Negli ultimi anni l’estrazione delle materie prime è diventata una delle attività più redditizie in un capitalismo contemporaneo che continua – nonostante tutti gli steroidi finanziari – a essere in enorme crisi da profittabilità. Ne parlano a lungo Sandro Mezzadra e Brett Neilson in The Politics of Operations – uno dei più bei libri di teoria politica marxista degli ultimi anni, che verrà prossimamente pubblicato da Manifestolibri – e spiegano che l’estrattivismo (minerario ma non solo) è diventato un vero e proprio modello di produzione di ricchezza che lungi dall’essere legato a un’epoca economica passata, è in realtà profondamente implicato alla finanziarizzazione degli ultimi anni. C’è insomma una connessione profonda che lega le pietre preziose dei minatori etiopi al denaro della finanza di Wall Street.

E questa connessione è rappresentata da Howard Ratner, il gioielliere ebreo del Diamond District di Manhattan interpretato da Adam Sandler, che è protagonista del film: anzi, letteralmente dal suo buco del culo, dato che la macchina da presa dei fratelli Safdie all’inizio del film entra nelle fluorescenze dell’Opale di Welo per uscire… all’estremità opposta di una colonoscopia. Non è una boutade quella dei due registi di New York, ma una vera e propria coincidenza degli opposti che è al centro del film: il massimo del sublime – la ricchezza incarnata nella pietra preziosa, che sembra emanare direttamente valore – che si ribalta nell’abietto del materialismo più gretto.

 

 

Howard Ratner è un personaggio che vive solo in quella che Marx chiamerebbe la sfera della circolazione: lui tratta soldi, debiti, gioielli, scommesse, persino mogli e amanti, cambiandogli di posto e sostituendo gli uni con gli altri in una sorta di gioco delle tre carte generalizzato. Tutti sono equivalenti con tutti gli altri, e infatti l’intreccio del film è costruito attorno a una classica storia di indebitamento, dove la richiesta di un creditore viene soddisfatta soltanto attraverso un ulteriore nuovo indebitamento, in un continuo innalzamento della posta che sembra non finire mai. Il debito chiama nuovo debito, che nel momento della sua scadenza non potrà che essere sostituito da un terzo debito e così via. È stupefacente come il film riesca a produrre una continua sensazione di accerchiamento, di ansia e di resa dei conti incombente che diventa sempre più imminente man mano che l’intreccio sembra volgersi al termine. La regola d’oro Hollywoodiana, quella per cui una persona che diventa ricca senza meritarselo – cioè senza aver guadagnato la propria ricchezza col sudore della propria fronte – finirà prima o poi per essere punita, è talmente interiorizzata nella nostra esperienza spettatoriale, che sembra inevitabile che l’epopea dell’anti-eroe non possa che chiudere la sua morsa. E sta qui l’acume dei Safdie, che dimostrano invece di saper costruire una riflessione molto più ambiziosa, che non ha paura di essere spinta fino a farsi allegoria del presente. La pietra preziosa – così come fu l’oro nell’epoca della caccia all’oro – sembra infatti fondarsi sull’illusione della possibile esistenza di una ricchezza pura, immediata, che per esistere non deve passare attraverso quella dolorosa e complicata mediazione data dalla produzione e dal lavoro. Ma che esiste già in forma pura, nascosta da qualche parte. La ricchezza insomma non va costruita, ma va trovata, perché è indubbio – pensa il cercatore d’oro, così come lo scommettitore incallito – che da qualche parte essa esista già.

## Blocco dati
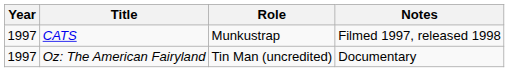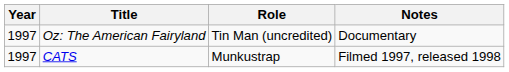rows swapped: Oz: The American Fairyland <-> CATS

## Consegna
In base al brano, perché allo spettatore sembra inevitabile che l'epopea dell'anti-eroe finisca per chiudere la sua morsa? Rispondi in una, due o tre frasi. L'elenco proviene da un'altra fonte.

## Soluzione
La regola d'oro hollywoodiana vuole che chi diventa ricco senza meritarselo, cioè senza aver guadagnato la propria ricchezza col sudore della fronte, prima o poi venga punito. Questa regola è talmente interiorizzata nell'esperienza spettatoriale da far apparire inevitabile quell'esito.